La palabra —humo de la boca en el jeroglifo chino— quiere deshacerse en el aire; se la lleva el viento. Verba volant, scripta manent. Para que persista la palabra, para que ligue y comprometa la conducta del que la profiere, nació el derecho burocrático que, mientras llegaba el derecho constitucional, por lo menos obligaba al soberano a no desdecirse constantemente. Para que no se pierdan las creaciones de la palabra, los fastos humanos que ella recoge y perpetúa, el museo y la escuela del hombre que ella por sí sola representa, para todos esos fines mágicos se inventó la fijación del lenguaje. Los vocablos que virtualmente han sonado un día quedan cuajados, o tornan al tintero donde Benito IX encerraba aquellos siete espíritus, para volver a sonar más tarde con igual eficacia. Y el navío de Pantagruel, que cruza los mares glaciales en la buena estación, encuentra en el aire las frases que el invierno anterior había guardado congeladas.

Examinemos este proceso, no en la sucesión real de sus etapas —sería punto menos que imposible—, sino mediante una ficción explicativa que nos permita apreciar sus múltiples aspectos, a través de unos cuantos casos ejemplares.

_Su tarea_: Cite del fragmento sobre la fijación de la palabra el pasaje que comienza en "Examinemos este proceso, no" y termina en "cuantos casos ejemplares.".

_Extractos del conjunto_:
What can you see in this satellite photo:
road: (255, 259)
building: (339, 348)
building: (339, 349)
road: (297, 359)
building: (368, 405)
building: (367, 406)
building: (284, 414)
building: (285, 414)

_Resultado de la tarea_:
Examinemos este proceso, no en la sucesión real de sus etapas —sería punto menos que imposible—, sino mediante una ficción explicativa que nos permita apreciar sus múltiples aspectos, a través de unos cuantos casos ejemplares.